PM: Repetition of leads.

NP: Yes he did leads, yes.

PM: Twice.

NP: Stains is with you Pete, 32 seconds starting now.

PM: I I understand that Stains is in Middlesex, although these days that seems to be a rather fictitious place. Ever since Government reorganisation it may as well be on the planet Mars or Jupiter. I once tried to go there but unfortunately ended up in Huddlesfield in the middle of the market. A cheddar cheese on the market there seemed to be...


NP: Ah...

TS: Repetition of market.

NP: There were too many markets yes. Tony cleverly got in with seven seconds to go on stains starting now.

TS: The market in Stains to which Pete refers is where he bought his shirt. It's closed down now. Hardly surprising really. They didn't sell...



NP: No I'm sorry, I must be fair. Arthur did actually buzz before the whistle. Arthur what's your challenge?

AS: Um, no, I was challenging partly because it was coming up to the whistle...

NP: Yeah?

AS: And also because Tony is very very fond of the shirt gag and the Lord Lucan gag and I feel this shirt, I mean it's not that bad that shirt. It's deviation. And furthermore it's an insult to Pete McCarthy who I know to be a splendid man, a seraphic Beau Geste around town.

NP: I've never heard anybody try so hard to get a point! Arthur I disagree, so you've got another point...

AS: Oh no!

NP: Half a second to go starting now.

AS: Why?

NP: Because it's wrong, that's an incorrect challenge.

PM: I'm not a seraphic Beau Geste? Is that what you're saying? I've never been so insulted in my life Nicholas!

NP: That was not the judgement on whether you're a seraphic Beau Geste or not.

PM: I'm known for it Nicholas! I'm known for being a seraphic Beau Geste about town!

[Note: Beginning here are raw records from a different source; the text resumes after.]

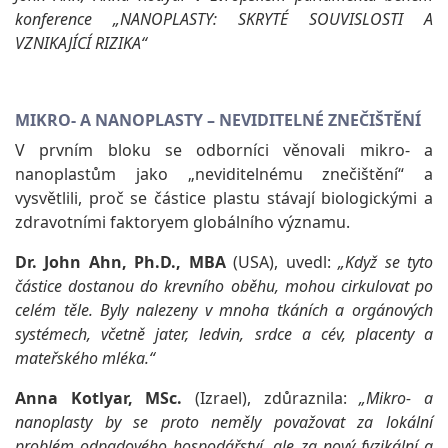
konference „NANOPLASTY: SKRYTÉ SOUVISLOSTI A
VZNIKAJÍCÍ RIZIKA“
MIKRO- A NANOPLASTY – NEVIDITELNÉ ZNEČIŠTĚNÍ
V prvním bloku se odborníci věnovali mikro- a
nanoplastům jako „neviditelnému znečištění“ a
vysvětlili, proč se částice plastu stávají biologickými a
zdravotními faktoryem globálního významu.
Dr. John Ahn, Ph.D., MBA
(USA), uvedl:
„Když se tyto
částice dostanou do krevního oběhu, mohou cirkulovat po
celém těle. Byly nalezeny v mnoha tkáních a orgánových
systémech, včetně jater, ledvin, srdce a cév, placenty a
mateřského mléka.“
Anna Kotlyar, MSc.
(Izrael), zdůraznila:
„Mikro- a
nanoplasty by se proto neměly považovat za lokální
problém odpadového hospodářství, ale za nový fyzikální a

NP: That is repetition of seraphic Beau Geste. Arthur has an incorrect challenge, Tony Slattery has another point with half a second to go starting now.

TS: When St Mary's are...


NP: Tony Slattery was once again speaking as the whistle went, gained an extra point for doing so. And brings not only that round that round but this show to a close. So let me give you the final scores. Pete McCarthy who has not played the game before but did very well finished in fourth place, but only, only one point behind Arthur Smith and Richard Vranch who were a few points behind our winner who got a lot of points this week, that was Tony Slattery! We hope that you enjoyed the show. It only remains for me to say good night from Tony Slattery, Richard Vranch, Pete McCarthy, Arthur Smith, and myself, Nicholas Parsons. And if you have enjoyed this show half as much as we have been paid for doing it, then it will all have been very worthwhile. We hope that we'll see you all again soon and so from all of us here, good night.